Recent comments by the Roads Minister Robert Goodwill that potholes are to be welcomed as a sign of a booming economy underline how out-of-touch the government is when it comes to investing in a well-maintained road network.

Speaking on LBC radio last week as the Transport Secretary Patrick McLoughlin was announcing how an additional £168 million emergency fund for fixing potholes would be allocated to local highway authorities, Goodwill said: “More goods are travelling around as the economy improves. More people are travelling to work as they get jobs so this means the roads are getting more wear and tear.”

Commenting on this simplistic view of the deteriorating state of the UK’s road network, Howard Robinson, Chief Executive of the Road Surface Treatments Association (RSTA) said: “The real issue is the decades of under-investment in road maintenance that has resulted in a £12 billion bill to restore the road network to an acceptable condition. Massive under-investment means that we have a road network full of pot holes that is it not fit for purpose now that the economy is improving”.

Indeed the poor state of the UK’s road network is a hindrance to economic recovery. Local authorities are paying out over £32 million annually is compensation claims from road users for personal injury or vehicle damage. Nationally, the potholes cost the economy £5 billion a year due to reduced productivity, increased fuel consumption, vehicular damage and delayed deliveries.
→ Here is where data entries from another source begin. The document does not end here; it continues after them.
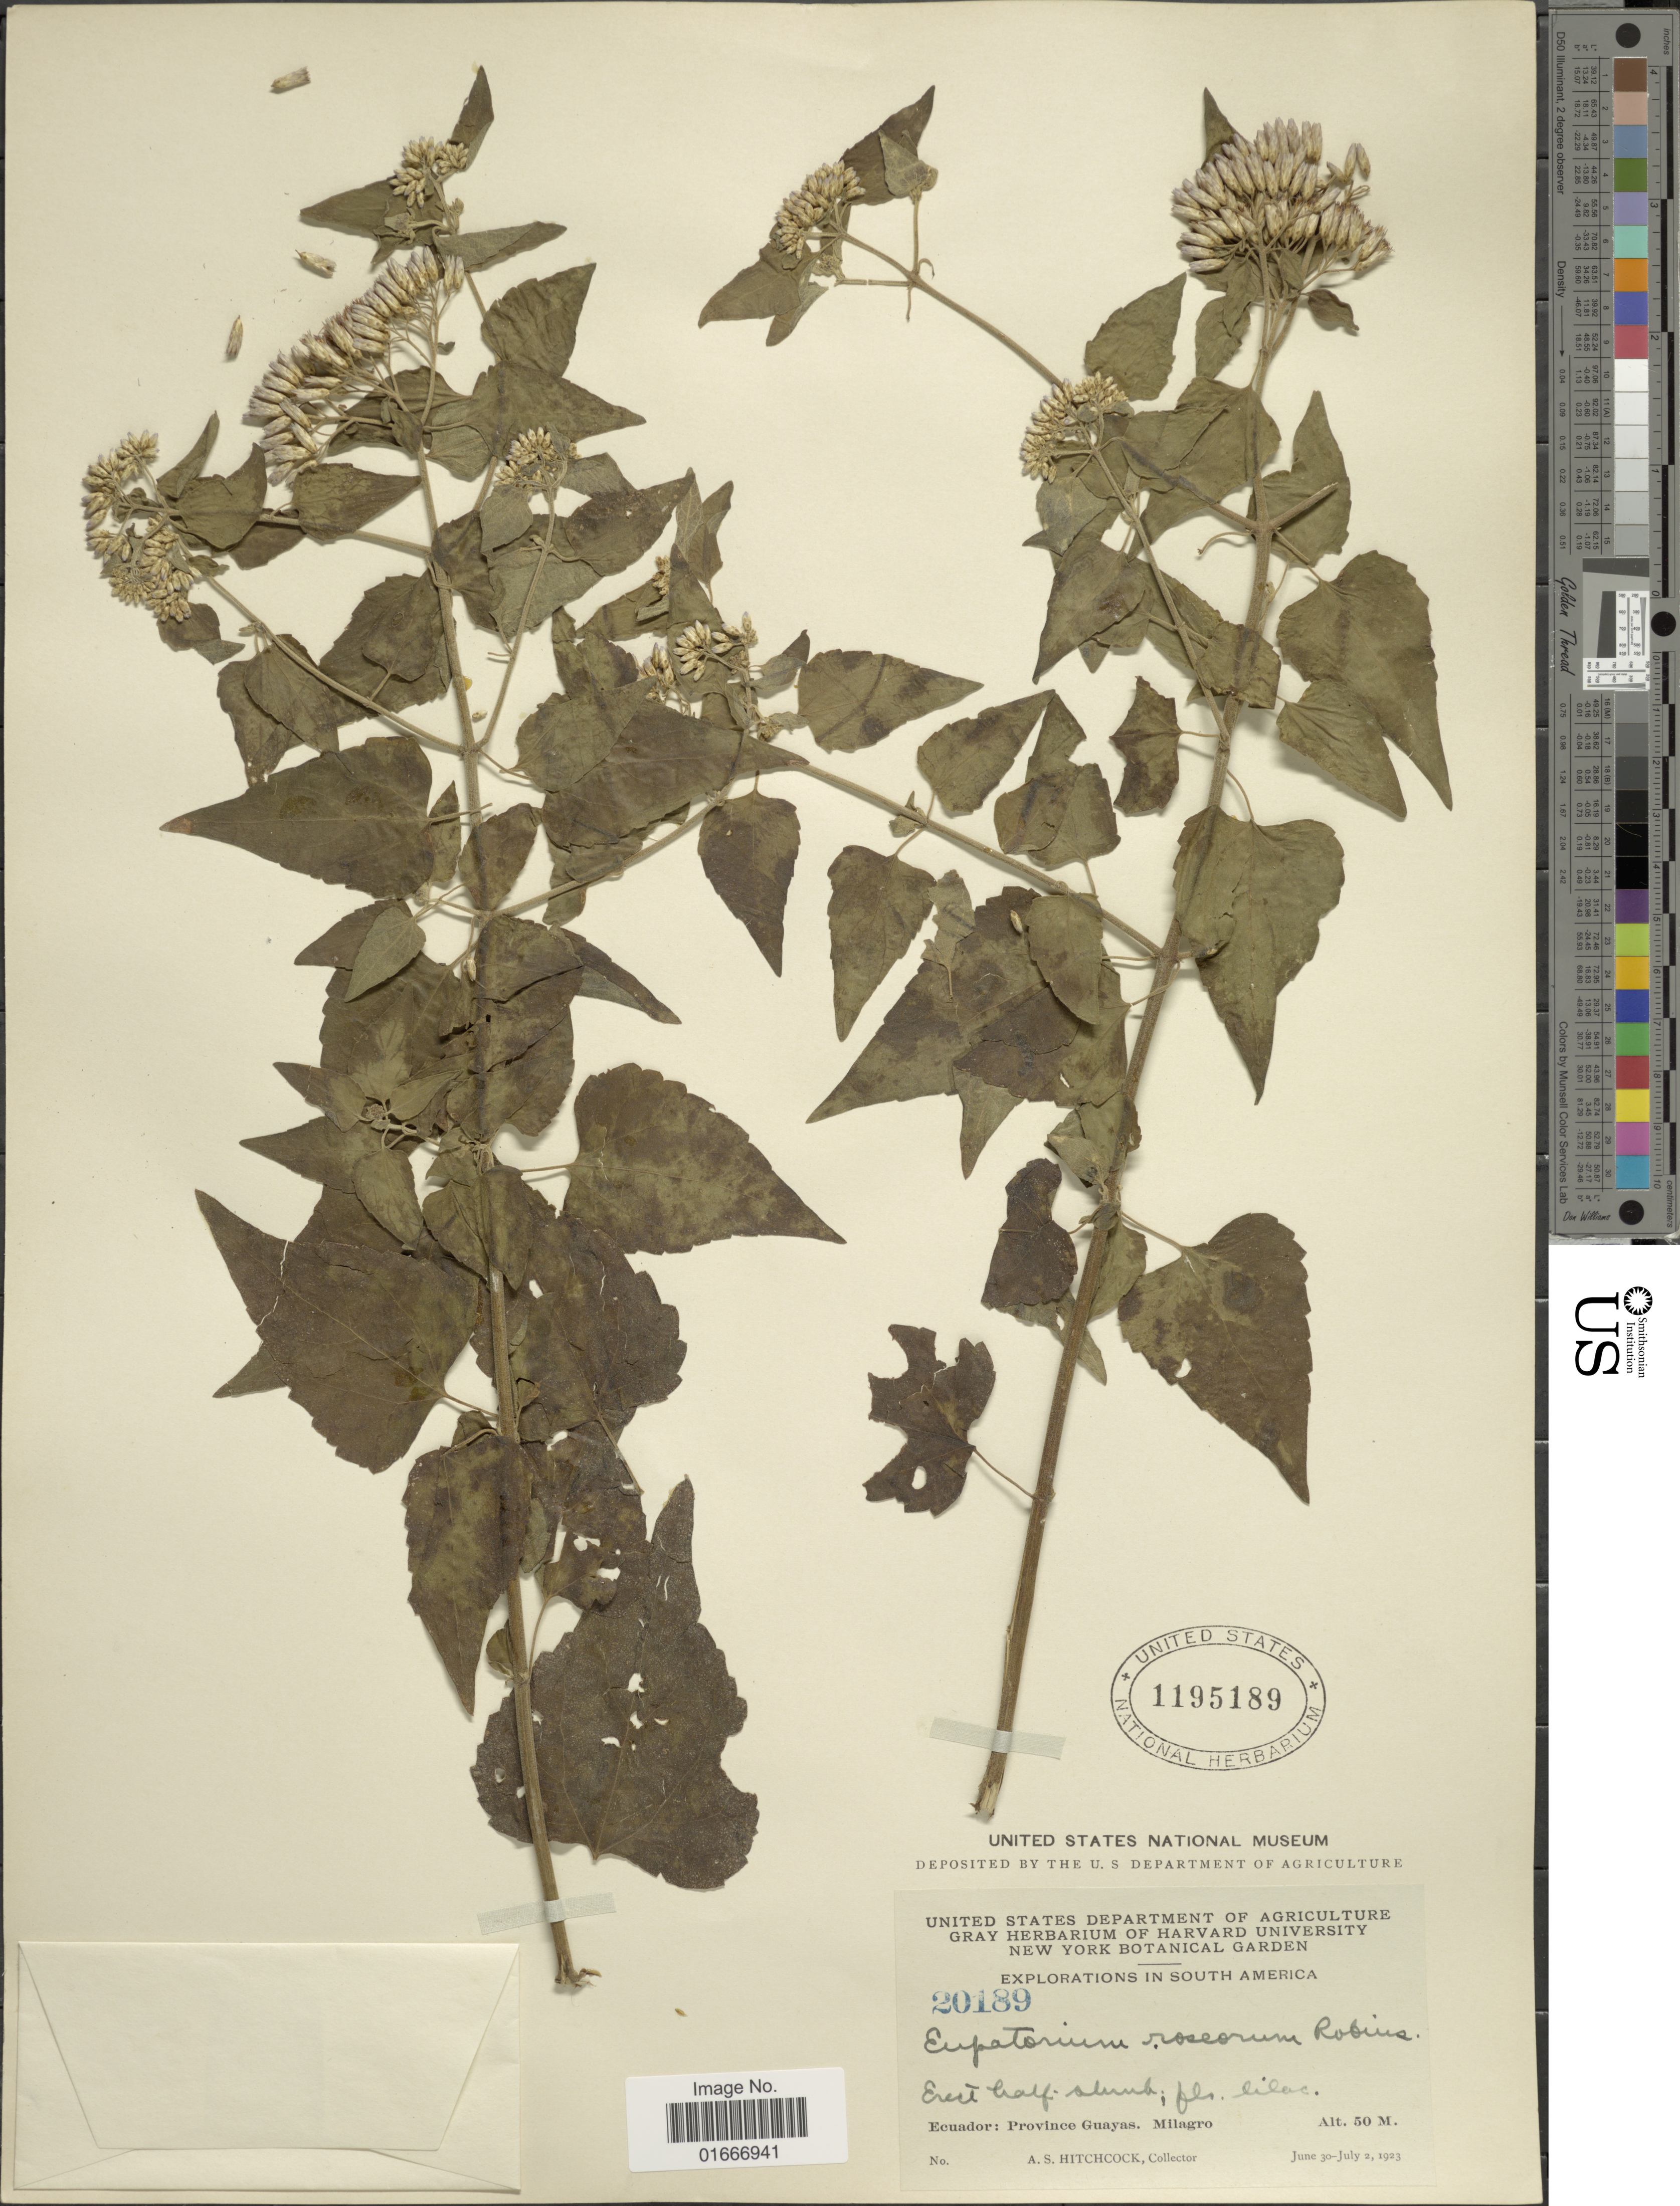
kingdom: Plantae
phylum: Tracheophyta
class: Magnoliopsida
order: Asterales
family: Asteraceae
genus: Chromolaena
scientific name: Chromolaena roseorum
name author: (B.L. Rob.) R.M. King & H. Rob.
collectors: A. S. Hitchcock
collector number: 20189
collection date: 1923-06-30/1923-07-02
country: Ecuador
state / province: Guayas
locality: Guayaquil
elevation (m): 50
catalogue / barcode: US 1195189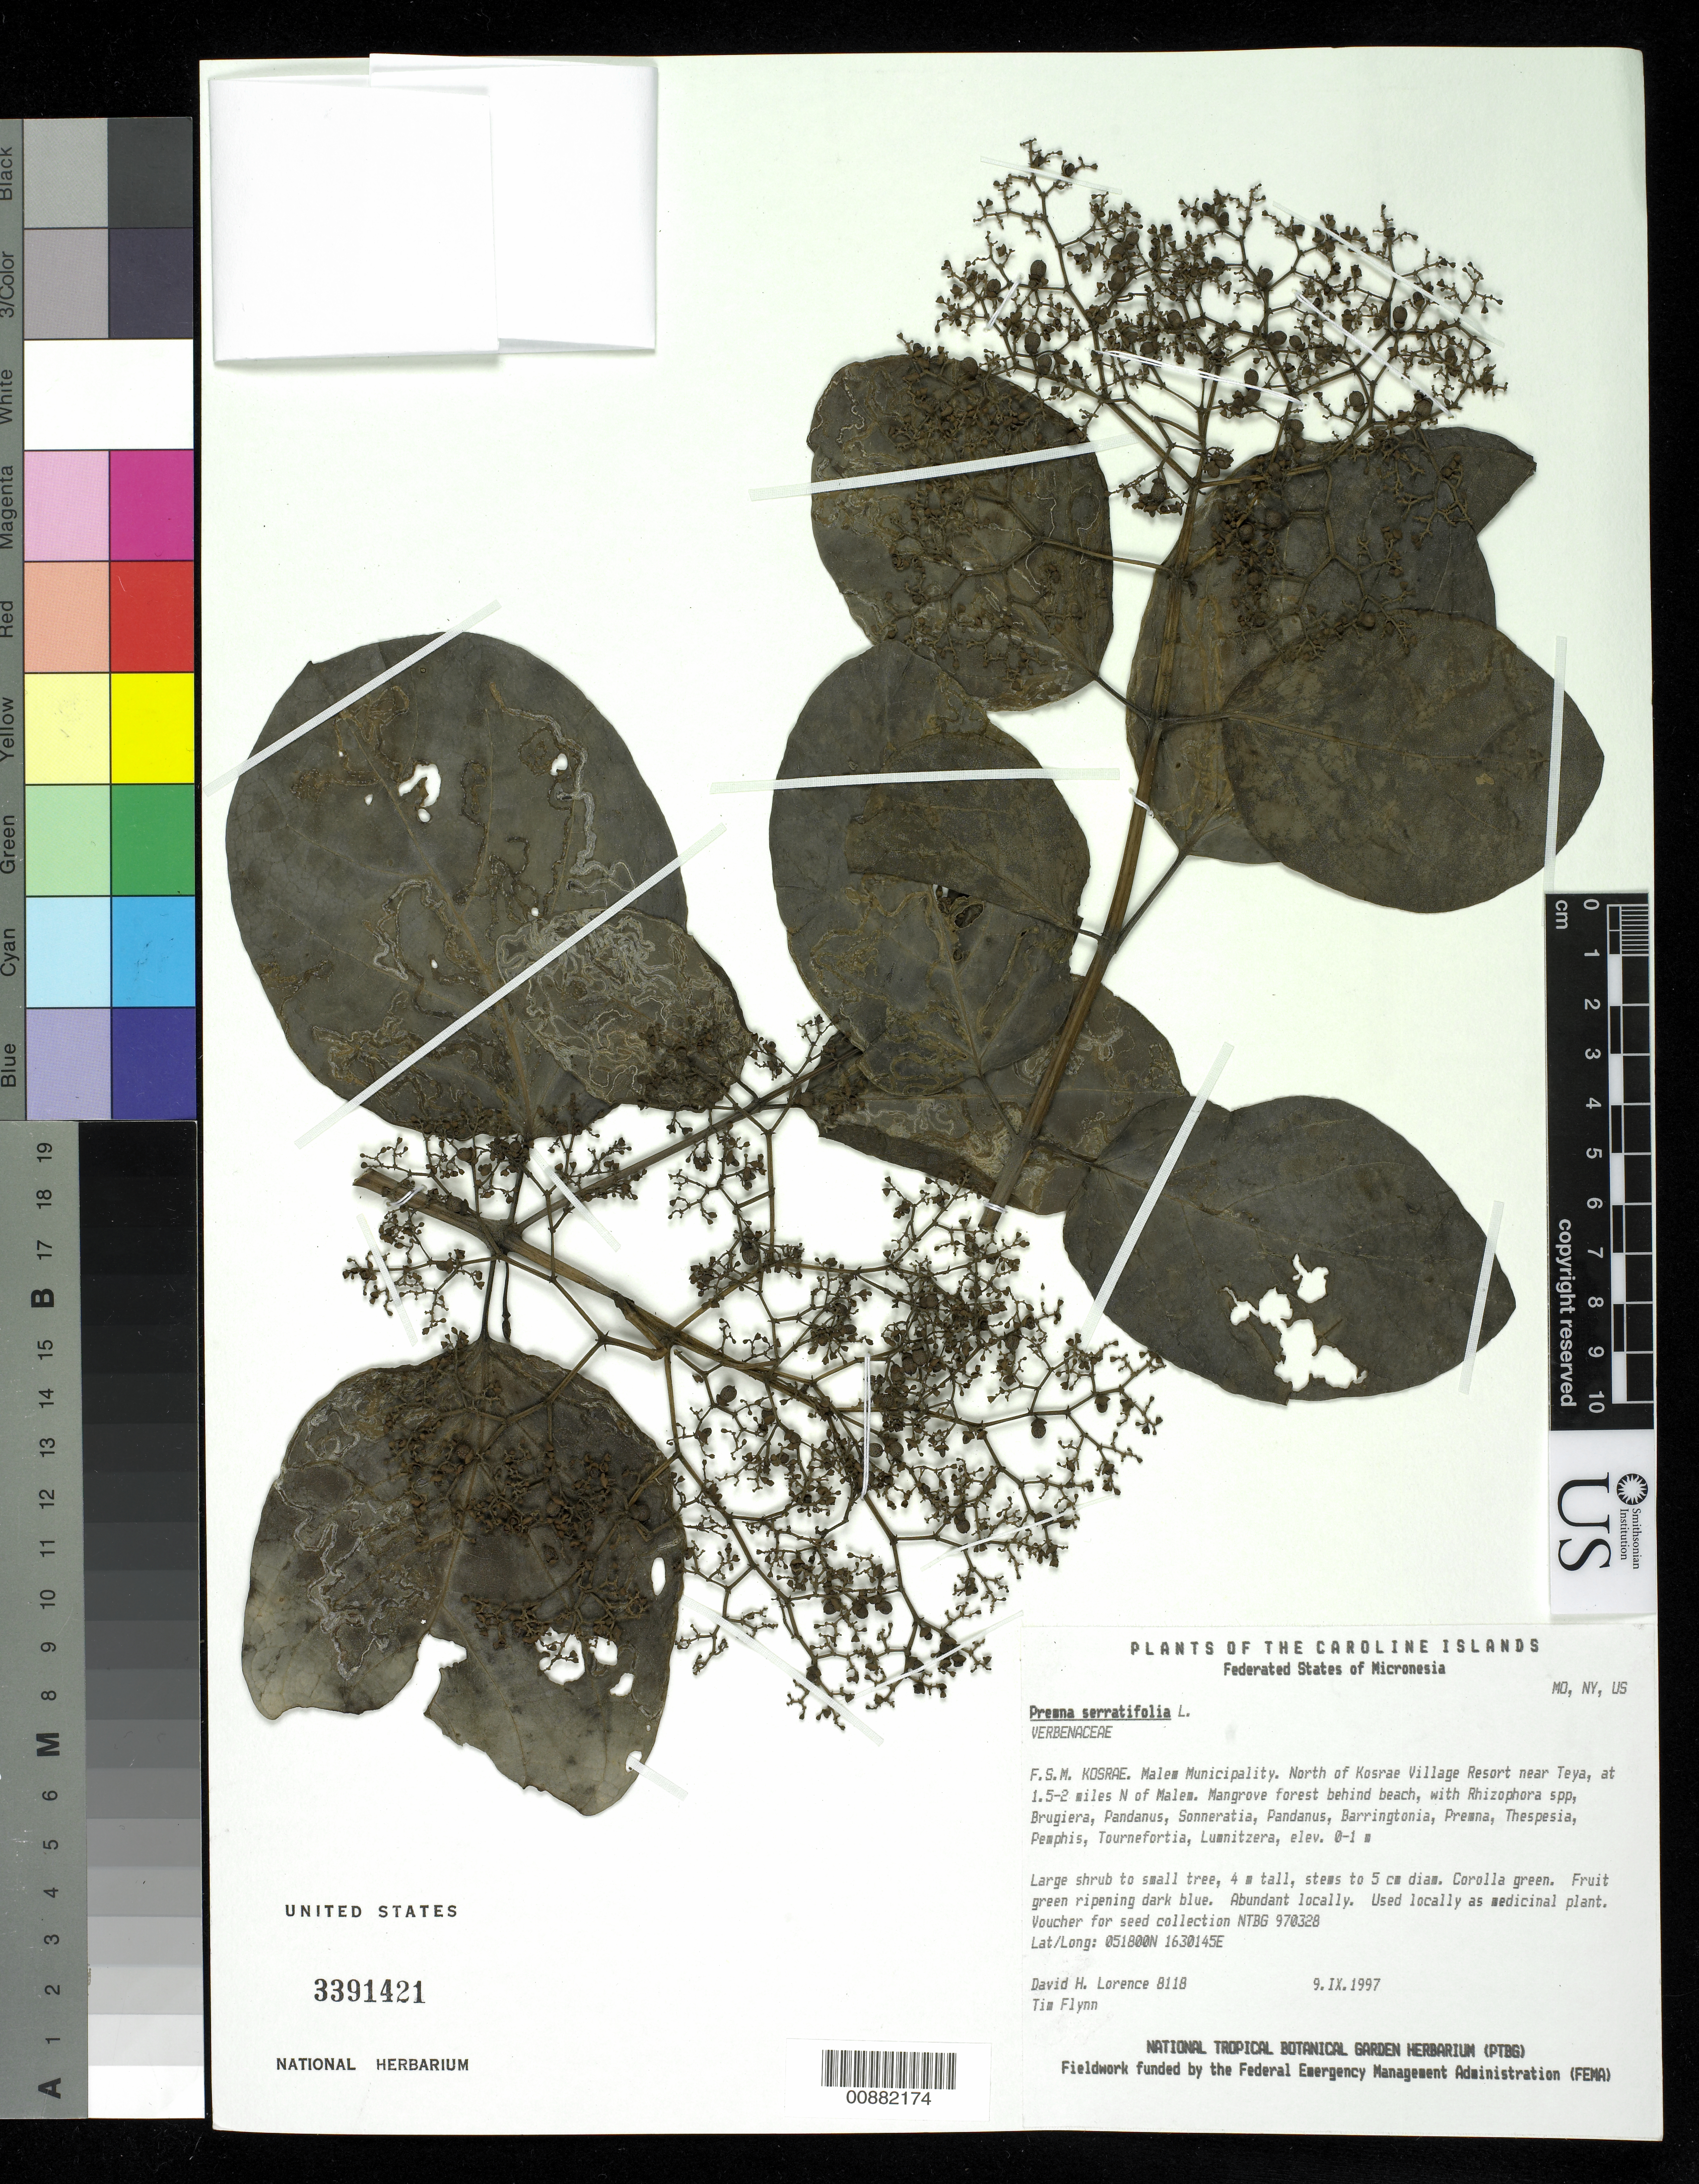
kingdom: Plantae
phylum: Tracheophyta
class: Magnoliopsida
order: Lamiales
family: Lamiaceae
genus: Premna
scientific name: Premna serratifolia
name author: L.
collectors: D. Lorence & T. W. Flynn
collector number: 8118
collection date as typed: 09 Sep 1997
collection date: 1997-09-09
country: Micronesia, Federated States of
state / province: Kosrae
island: Kosrae [Kusaie]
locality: Malem Municipality. N of Kosrae Village Resort near Teya, at 1.5-2 miles N of Malem.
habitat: Mangrove forest behind beach, with Rhizophora spp.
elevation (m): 0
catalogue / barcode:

“The economic truth is that the lack of real investment means that the condition of our roads continue to worsen. Piecemeal, unpredictable funding like the additional emergency pothole fund is not the way forward,” said Robinson.  “Potholes are not a result of an improving economy but the inability of the government to recognise the result of decades of under-investment in the maintenance of the UK road network which just happens to be the nation’s most valuable asset.”